Segment Start: Dataset content

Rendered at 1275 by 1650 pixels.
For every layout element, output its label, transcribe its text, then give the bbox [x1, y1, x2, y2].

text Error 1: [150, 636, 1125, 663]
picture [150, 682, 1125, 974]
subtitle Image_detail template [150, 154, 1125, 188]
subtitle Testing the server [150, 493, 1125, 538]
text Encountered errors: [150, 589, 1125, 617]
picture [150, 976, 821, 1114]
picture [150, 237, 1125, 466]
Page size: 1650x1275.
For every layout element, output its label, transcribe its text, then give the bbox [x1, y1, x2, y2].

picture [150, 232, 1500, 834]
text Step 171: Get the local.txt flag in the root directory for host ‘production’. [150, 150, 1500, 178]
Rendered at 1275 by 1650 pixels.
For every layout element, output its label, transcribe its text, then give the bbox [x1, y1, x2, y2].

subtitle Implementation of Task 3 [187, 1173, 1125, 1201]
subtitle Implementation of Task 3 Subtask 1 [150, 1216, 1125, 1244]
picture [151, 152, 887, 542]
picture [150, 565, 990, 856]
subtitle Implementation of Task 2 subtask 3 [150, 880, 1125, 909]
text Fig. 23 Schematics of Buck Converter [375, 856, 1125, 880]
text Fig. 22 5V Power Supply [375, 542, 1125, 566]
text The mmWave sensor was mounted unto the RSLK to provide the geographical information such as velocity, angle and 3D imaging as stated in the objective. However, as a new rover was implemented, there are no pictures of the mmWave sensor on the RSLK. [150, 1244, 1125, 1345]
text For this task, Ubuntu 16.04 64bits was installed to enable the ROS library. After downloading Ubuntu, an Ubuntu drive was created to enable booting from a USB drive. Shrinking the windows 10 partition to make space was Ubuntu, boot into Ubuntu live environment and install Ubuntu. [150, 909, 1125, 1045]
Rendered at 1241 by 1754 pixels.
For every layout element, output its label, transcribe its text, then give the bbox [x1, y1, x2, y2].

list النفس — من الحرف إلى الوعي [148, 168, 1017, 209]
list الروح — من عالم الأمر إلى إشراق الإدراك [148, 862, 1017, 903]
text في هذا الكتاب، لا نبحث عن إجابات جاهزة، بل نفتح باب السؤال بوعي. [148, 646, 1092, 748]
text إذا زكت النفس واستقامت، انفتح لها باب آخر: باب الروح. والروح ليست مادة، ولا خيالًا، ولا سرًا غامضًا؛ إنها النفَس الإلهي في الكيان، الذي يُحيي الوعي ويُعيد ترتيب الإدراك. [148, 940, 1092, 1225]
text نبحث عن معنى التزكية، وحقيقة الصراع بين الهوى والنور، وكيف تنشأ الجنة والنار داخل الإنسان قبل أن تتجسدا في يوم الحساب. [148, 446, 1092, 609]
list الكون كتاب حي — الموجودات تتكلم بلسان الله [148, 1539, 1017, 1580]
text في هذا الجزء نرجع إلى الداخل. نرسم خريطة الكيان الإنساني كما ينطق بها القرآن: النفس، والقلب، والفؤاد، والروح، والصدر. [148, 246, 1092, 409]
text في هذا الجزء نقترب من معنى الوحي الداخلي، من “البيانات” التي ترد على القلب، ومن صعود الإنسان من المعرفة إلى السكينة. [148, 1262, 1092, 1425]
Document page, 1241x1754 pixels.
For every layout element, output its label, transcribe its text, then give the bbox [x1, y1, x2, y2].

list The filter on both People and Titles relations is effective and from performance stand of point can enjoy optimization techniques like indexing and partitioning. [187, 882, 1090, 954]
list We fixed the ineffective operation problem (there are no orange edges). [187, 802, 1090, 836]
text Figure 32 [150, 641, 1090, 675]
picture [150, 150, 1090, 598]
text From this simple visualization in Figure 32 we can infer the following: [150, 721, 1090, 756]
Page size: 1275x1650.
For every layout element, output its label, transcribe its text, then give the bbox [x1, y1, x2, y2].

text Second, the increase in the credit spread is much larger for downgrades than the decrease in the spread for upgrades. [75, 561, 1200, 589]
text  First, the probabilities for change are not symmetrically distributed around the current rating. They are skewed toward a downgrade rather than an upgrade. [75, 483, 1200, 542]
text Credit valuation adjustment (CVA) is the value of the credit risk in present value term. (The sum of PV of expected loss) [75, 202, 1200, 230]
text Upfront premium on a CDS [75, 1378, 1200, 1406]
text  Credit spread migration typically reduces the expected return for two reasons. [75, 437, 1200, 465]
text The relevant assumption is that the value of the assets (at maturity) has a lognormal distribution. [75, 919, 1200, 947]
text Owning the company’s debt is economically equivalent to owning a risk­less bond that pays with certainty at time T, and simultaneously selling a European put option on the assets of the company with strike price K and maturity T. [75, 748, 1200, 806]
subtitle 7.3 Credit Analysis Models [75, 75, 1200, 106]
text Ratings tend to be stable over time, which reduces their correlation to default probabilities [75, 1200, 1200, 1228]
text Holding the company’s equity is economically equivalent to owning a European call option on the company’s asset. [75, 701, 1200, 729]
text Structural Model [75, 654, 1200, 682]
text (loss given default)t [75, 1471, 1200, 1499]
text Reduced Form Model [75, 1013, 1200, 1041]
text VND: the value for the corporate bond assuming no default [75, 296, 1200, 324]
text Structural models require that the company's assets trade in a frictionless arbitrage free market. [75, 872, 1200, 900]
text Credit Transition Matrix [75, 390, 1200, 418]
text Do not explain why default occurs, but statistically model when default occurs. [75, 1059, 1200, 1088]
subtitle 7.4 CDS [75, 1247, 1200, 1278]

Segment End: Dataset content

## Written task
Wherever "pixels" turns up in the records, copy the whole line.

## Written solution
Rendered at 1275 by 1650 pixels.
Rendered at 1275 by 1650 pixels.
Rendered at 1241 by 1754 pixels.
Document page, 1241x1754 pixels.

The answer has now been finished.